* Work request: This exercise asks for every line of the material that contains the word "round".

-*-*-

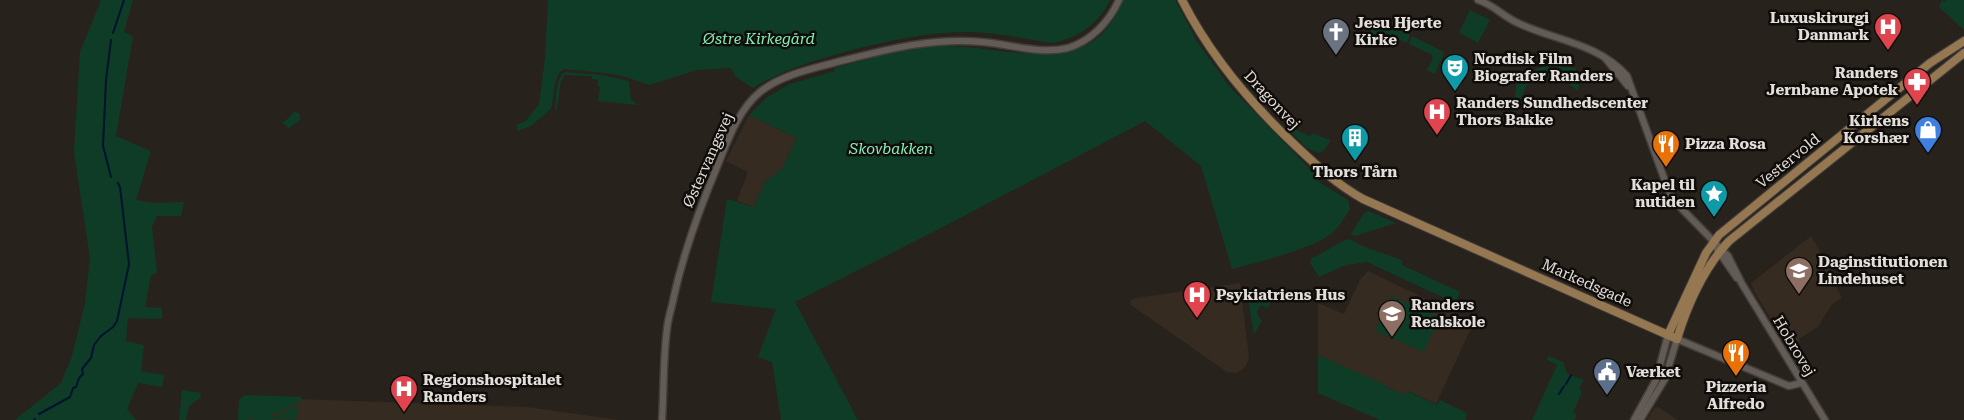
<svg xmlns="http://www.w3.org/2000/svg" width="1964" height="420" font-family="'Roboto Serif',serif">
<rect width="100%" height="100%" fill="#28221c"/>
<g fill="#352b20">
<path d="M749,115L797,138L782,169L765,182L754,207L737,201L748,172L726,161Z"/>
<path d="M1811,236L1817,246L1842,298L1832,304L1818,327L1799,339L1800,342L1789,349L1754,291L1751,283Z"/>
<path d="M1368,271L1474,322L1436,404L1408,391L1405,395L1398,392L1318,355V303L1344,314L1360,280Z"/>
<path d="M1240,283L1249,358L1245,367L1237,373L1227,372L1131,305V300L1136,298Z"/>
<path d="M242,397L527,407L619,420H241Z"/>
<path d="M1659,407L1677,420H1647L1654,408Z"/>
</g>
<g fill="#0f3c27">
<path d="M101,0H133L124,32L133,36L116,136L151,151L136,200L155,203L184,202L181,216H157L152,227L157,273L151,275L145,307L162,308V319L128,318L126,341L144,345L141,371L164,375L162,387L138,383L127,409L136,420H15L61,383L72,356L85,303L90,259L74,152L80,52Z"/>
<path d="M548,0H1110C1098,25 1078,38 1052,43C1026,39 999,33 972,32C931,31 892,40 852,50C816,60 786,68 753,88L735,76L731,68L697,70L649,85L626,77L605,73L564,69C552,76 555,97 551,109L531,126L518,131L516,125L526,121L539,104L545,58Z"/>
<path d="M1123,0H1175L1198,43L1229,86L1303,162L1318,178L1319,182L1348,200L1350,209C1345,217 1338,229 1331,234C1306,251 1261,261 1232,269L1201,166L1145,121L939,229L795,302L858,420H781L772,362L758,357L776,309L711,302L727,199L754,207L765,182L782,169L797,138L749,115L766,98L790,84L835,71L834,68C869,59 905,47 942,46C1009,45 1091,84 1123,0Z"/>
<path d="M1942,0L1945,2L1946,0H1964V30L1939,7Z"/>
<path d="M1470,10L1490,20L1478,43L1459,33Z"/>
<path d="M1376,19L1410,35L1407,43L1380,31L1375,35L1370,33Z"/>
<path d="M1412,36L1444,52L1435,74L1427,70L1433,58L1431,54L1409,44Z"/>
<path d="M1549,64L1576,68V79L1579,86L1577,91C1565,76 1543,77 1527,85L1513,115L1518,71L1529,72Z"/>
<path d="M565,72L602,75L629,81L631,100L638,105L598,101L600,87L598,86V80L592,79V76L565,75L561,81L557,109L555,111C556,99 555,79 565,72Z"/>
<path d="M294,111L300,114V120L289,128L282,123L290,117Z"/>
<path d="M1284,125L1310,136L1312,133L1330,140V142L1321,153L1313,151L1307,148Z"/>
<path d="M1368,211L1371,212L1396,223L1355,236L1351,234L1364,213Z"/>
<path d="M1350,239C1365,249 1385,253 1402,260V265L1460,292L1455,303L1367,262L1346,265L1319,277L1310,263L1312,258C1324,254 1338,241 1350,239Z"/>
<path d="M1250,287L1259,298H1263L1266,294L1269,296L1271,303L1267,308L1261,305L1257,311L1259,318L1262,320L1254,335L1247,293Z"/>
<path d="M1391,296L1439,317L1424,352L1375,331Z"/>
<path d="M1318,355L1386,385V387L1405,395L1407,391L1437,405L1440,400L1465,412L1467,415L1465,420H1380L1318,393Z"/>
<path d="M1549,356L1563,362L1567,374L1584,380L1579,388L1582,392L1573,413L1577,415L1574,420H1532L1557,365L1546,359Z"/>
<path d="M182,390L201,393L200,398L189,406L186,420H179Z"/>
<path d="M244,395L301,397V401L281,412L271,414L272,416L282,414L298,405L296,420L272,418L271,420H250L254,418V417L245,420H238L239,400Z"/>
</g>
<g fill="none" stroke-linecap="round" stroke-linejoin="round">
<g stroke="#01142d" stroke-width="2">
<path d="M113,33L124,0"/>
<path d="M111,177L103,146L106,80L111,40"/>
<path d="M1566,384L1571,375"/>
<path d="M1559,394L1564,386"/>
<path d="M39,414L70,397L73,388L76,387L79,378L83,374L82,369L91,358L94,345L101,336L113,327L117,321L129,264L120,187L118,183"/>
<path d="M34,420L35,419"/>
</g>
<defs>
<g id="minor">
<path d="M1478,0C1494,5 1504,17 1518,23C1556,41 1598,43 1627,76L1669,192L1682,209L1728,256L1742,284L1825,420"/>
<path d="M1606,59L1628,86"/>
<path d="M1717,249L1737,278"/>
<path d="M662,420C664,390 663,359 667,329C668,318 672,307 674,296C684,251 699,210 717,167C727,142 738,110 760,92C781,75 811,69 837,62C885,50 932,37 982,42C1010,44 1040,55 1068,48C1091,41 1109,22 1119,0"/>
<path d="M1634,420L1656,380L1668,335"/>
<path d="M1640,420L1665,379L1677,339L1789,386L1801,383"/>
</g>
<g id="major">
<path d="M1182,0C1211,57 1251,104 1297,147C1318,167 1338,185 1363,199L1677,339C1688,303 1703,269 1729,241L1964,53"/>
<path d="M1668,335L1706,253L1719,235L1930,63L1964,41"/>
</g>
</defs>
<use href="#minor" stroke="#433e3a" stroke-width="9"/>
<use href="#major" stroke="#433e3a" stroke-width="10"/>
<use href="#minor" stroke="#635c56" stroke-width="6"/>
<use href="#major" stroke="#957752" stroke-width="8"/>
</g>
<defs>
<symbol id="hospital-pin" viewBox="-11 -11 22 30"><path d="M0 17L-7.5 6A9.5 9.5 0 1 1 7.5 6Z" fill="#e0444e" stroke="#0f0c0a"/><path d="M-5-5h3v3.5h4V-5h3V5h-3V1.5h-4V5h-3Z" fill="#fff"/></symbol>
<symbol id="church-pin" viewBox="-11 -11 22 30"><path d="M0 17L-7.5 6A9.5 9.5 0 1 1 7.5 6Z" fill="#6b7280" stroke="#0f0c0a"/><path d="M-1.2-6h2.4v3.5h3.3v2.4h-3.3V6h-2.4V-.1h-3.3v-2.4h3.3Z" fill="#fff"/></symbol>
<symbol id="theatre-pin" viewBox="-11 -11 22 30"><path d="M0 17L-7.5 6A9.5 9.5 0 1 1 7.5 6Z" fill="#0f9aa8" stroke="#0f0c0a"/><path d="M-5-5.5Q0-4 5-5.5V0Q5 5 0 6Q-5 5-5 0ZM-3.3-2.5H-1v1.5H-3.3ZM1-2.5H3.3v1.5H1ZM-2.8 1Q0 5.5 2.8 1Z" fill="#fff"/></symbol>
<symbol id="pharmacy-pin" viewBox="-11 -11 22 30"><path d="M0 17L-7.5 6A9.5 9.5 0 1 1 7.5 6Z" fill="#e0444e" stroke="#0f0c0a"/><path d="M-2-6h4v4h4v4h-4v4h-4v-4h-4v-4h4Z" fill="#fff"/></symbol>
<symbol id="shop-pin" viewBox="-11 -11 22 30"><path d="M0 17L-7.5 6A9.5 9.5 0 1 1 7.5 6Z" fill="#3f7fe0" stroke="#0f0c0a"/><path d="M-5-2.5h2.3a2.7 3.5 0 0 1 5.4 0H5L5.5 6h-11ZM-1.5-2.5h3a1.5 2.3 0 0 0-3 0Z" fill="#fff"/></symbol>
<symbol id="building-pin" viewBox="-11 -11 22 30"><path d="M0 17L-7.5 6A9.5 9.5 0 1 1 7.5 6Z" fill="#0f9aa8" stroke="#0f0c0a"/><path d="M-4-6H4V6H1V3H-1V6H-4ZM-2.5-4.3h1.7v1.8h-1.7ZM.8-4.3h1.7v1.8H.8ZM-2.5-1h1.7V.8h-1.7ZM.8-1h1.7V.8H.8Z" fill="#fff"/></symbol>
<symbol id="restaurant-pin" viewBox="-11 -11 22 30"><path d="M0 17L-7.5 6A9.5 9.5 0 1 1 7.5 6Z" fill="#e8710a" stroke="#0f0c0a"/><path d="M-5-6h1v4h1v-4h1v4h1v-4h1v5L-1.5 .5V6h-2V.5L-5-1ZM5-6V6H3V1.5H1.5Q1.5-4 5-6Z" fill="#fff"/></symbol>
<symbol id="sight-pin" viewBox="-11 -11 22 30"><path d="M0 17L-7.5 6A9.5 9.5 0 1 1 7.5 6Z" fill="#0f9aa8" stroke="#0f0c0a"/><path d="M0-6L1.8-2.2L6-1.7L2.9 1.2L3.7 5.4L0 3.3L-3.7 5.4L-2.9 1.2L-6-1.7L-1.8-2.2Z" fill="#fff"/></symbol>
<symbol id="school-pin" viewBox="-11 -11 22 30"><path d="M0 17L-7.5 6A9.5 9.5 0 1 1 7.5 6Z" fill="#8d6e63" stroke="#0f0c0a"/><path d="M0-5L7-2L0 1L-7-2ZM-4 1L0 2.5L4 1V4Q0 6-4 4Z" fill="#fff"/></symbol>
<symbol id="civic-pin" viewBox="-11 -11 22 30"><path d="M0 17L-7.5 6A9.5 9.5 0 1 1 7.5 6Z" fill="#5c6f8a" stroke="#0f0c0a"/><path d="M-.6-6.5H3V-4.5H.6V-3L4-1V1h2V6H-6V1h2V-1L-.6-3ZM-1.2 2.5V6h2.4V2.5Z" fill="#fff"/></symbol>
</defs>
<g fill-rule="evenodd">
<use href="#hospital-pin" x="1872" y="11" width="32" height="43"/>
<use href="#church-pin" x="1320" y="16" width="32" height="43"/>
<use href="#theatre-pin" x="1439" y="52" width="32" height="43"/>
<use href="#pharmacy-pin" x="1901" y="66" width="32" height="43"/>
<use href="#hospital-pin" x="1421" y="96" width="32" height="43"/>
<use href="#shop-pin" x="1912" y="114" width="32" height="43"/>
<use href="#building-pin" x="1339" y="122" width="32" height="43"/>
<use href="#restaurant-pin" x="1650" y="128" width="32" height="43"/>
<use href="#sight-pin" x="1698" y="178" width="32" height="43"/>
<use href="#school-pin" x="1783" y="255" width="32" height="43"/>
<use href="#hospital-pin" x="1181" y="279" width="32" height="43"/>
<use href="#school-pin" x="1376" y="298" width="32" height="43"/>
<use href="#restaurant-pin" x="1720" y="337" width="32" height="43"/>
<use href="#civic-pin" x="1591" y="356" width="32" height="43"/>
<use href="#hospital-pin" x="388" y="373" width="32" height="43"/>
</g>
<g text-anchor="middle" dominant-baseline="central" stroke-width="5" stroke-linejoin="round" paint-order="stroke">
<g font-size="15" font-weight="bold" fill="#e2deda" stroke="#0f0c0a" text-anchor="start">
<text x="1869" y="18" text-anchor="end">Luxuskirurgi<tspan x="1869" dy="17">Danmark</tspan></text>
<text x="1355" y="23">Jesu Hjerte<tspan x="1355" dy="17">Kirke</tspan></text>
<text x="1474" y="59">Nordisk Film<tspan x="1474" dy="17">Biografer Randers</tspan></text>
<text x="1898" y="73" text-anchor="end">Randers<tspan x="1898" dy="17">Jernbane Apotek</tspan></text>
<text x="1456" y="103">Randers Sundhedscenter<tspan x="1456" dy="17">Thors Bakke</tspan></text>
<text x="1909" y="121" text-anchor="end">Kirkens<tspan x="1909" dy="17">Korshær</tspan></text>
<text x="1685" y="144">Pizza Rosa</text>
<text x="1355" y="172" text-anchor="middle">Thors Tårn</text>
<text x="1695" y="185" text-anchor="end">Kapel til<tspan x="1695" dy="17">nutiden</tspan></text>
<text x="1818" y="262">Daginstitutionen<tspan x="1818" dy="17">Lindehuset</tspan></text>
<text x="1216" y="295">Psykiatriens Hus</text>
<text x="1411" y="305">Randers<tspan x="1411" dy="17">Realskole</tspan></text>
<text x="1626" y="372">Værket</text>
<text x="423" y="380">Regionshospitalet<tspan x="423" dy="17">Randers</tspan></text>
<text x="1736" y="387" text-anchor="middle">Pizzeria<tspan x="1736" dy="17">Alfredo</tspan></text>
</g>
<g font-size="15" font-style="italic" fill="#84efb9" stroke="#0f0c0a">
<text x="759" y="39">Østre Kirkegård</text>
<text x="891" y="149">Skovbakken</text>
</g>
<g font-size="15" fill="#e2deda" stroke="#0f0c0a">
<text transform="translate(1272 100) rotate(47)">Dragonvej</text>
<text transform="translate(708 160) rotate(-66)">Østervangsvej</text>
<text transform="translate(1788 161) rotate(-39)">Vestervold</text>
<text transform="translate(1587 283) rotate(24)">Markedsgade</text>
<text transform="translate(1794 346) rotate(59)">Hobrovej</text>
</g>
</g>
</svg>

-*-*-

* Result of the exercise:
<g fill="none" stroke-linecap="round" stroke-linejoin="round">
<g text-anchor="middle" dominant-baseline="central" stroke-width="5" stroke-linejoin="round" paint-order="stroke">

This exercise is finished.